→ Excerpt:
1

I want/need to edit files with UTF-8 characters in it and I want to use VIM for it. Before I get accused of asking something that is asked before, I've read the VIM documentation on encoding, fileencoding[s], termencoding and more, googled the subject and read this question among other texts.

Here is a sentence with a UTF-8 character in it that I use as test case.

From Japanese 勝 (katsu) meaning "victory"

If I open the (UTF-8) file with notepad it is displayed correct. When I open it with vim, the best thing I get is a black square where the Japanese character for katsu should be. Changing any of the settings for fileencoding or encoding does not make a difference.

Why is vim giving me a black square where notepad is displaying it whithout problems? If I copy the text from vim with copy/paste to notepad it is displayed correct. Indicating that the text is not corrupted but displayed wrong. But what setting(s) have influence on that?

Any suggestions is welcome

Here is the relevant part of my _vimrc.

if has("multi_byte")
  set encoding=utf-8
  if &termencoding == ""
    let &termencoding = &encoding
  endif
  setglobal fileencoding=utf-8
  set fileencodings=ucs-bom,utf-8,latin1
endif

The actual settings when I open the file are:

encoding=utf-8
fileencoding=utf-8
termencoding=utf-8

My PC is running Windows 10, language is English(United States).

→ Short problem 1: In the forum post, what does Vim show in place of the Japanese character for katsu?
→ Short problem 2: Quote everything in the forum post from "I want/need to" down to "as test case.".
The lines after the forum post are separate material.

→ Dataset section:
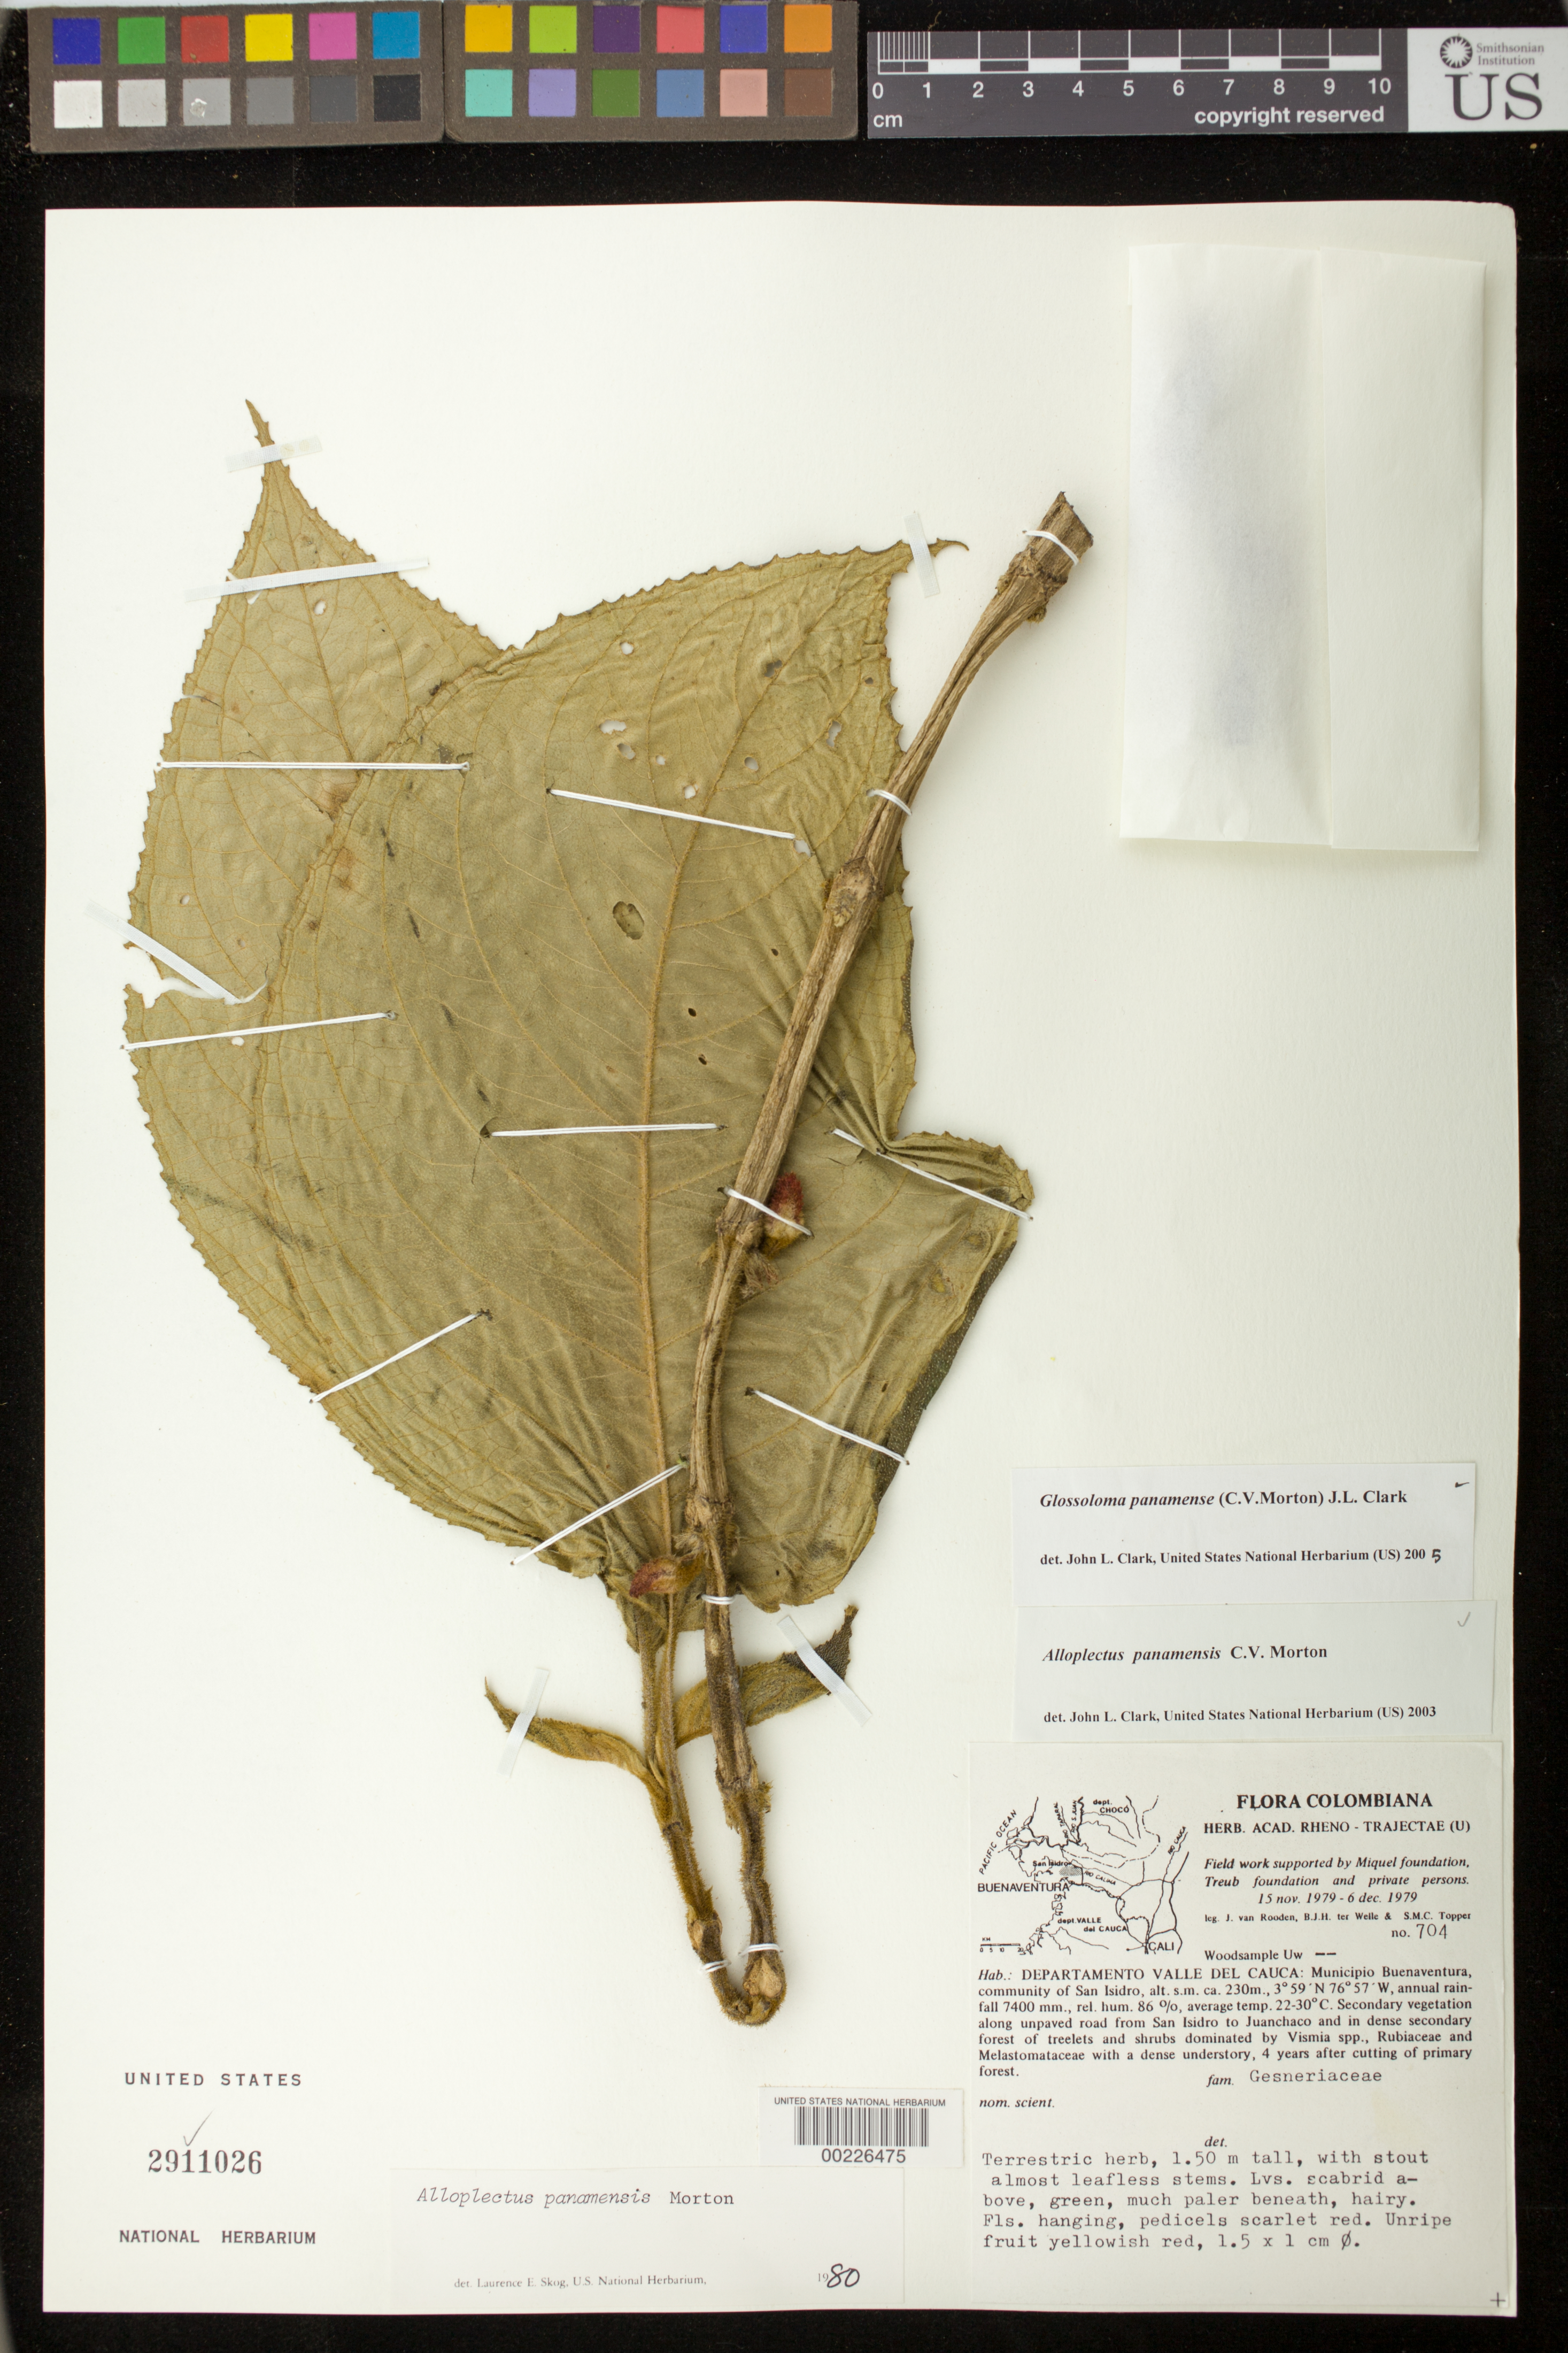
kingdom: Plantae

→ Complete output 1: A black square.

→ Complete output 2:
I want/need to edit files with UTF-8 characters in it and I want to use VIM for it. Before I get accused of asking something that is asked before, I've read the VIM documentation on encoding, fileencoding[s], termencoding and more, googled the subject and read this question among other texts.

Here is a sentence with a UTF-8 character in it that I use as test case.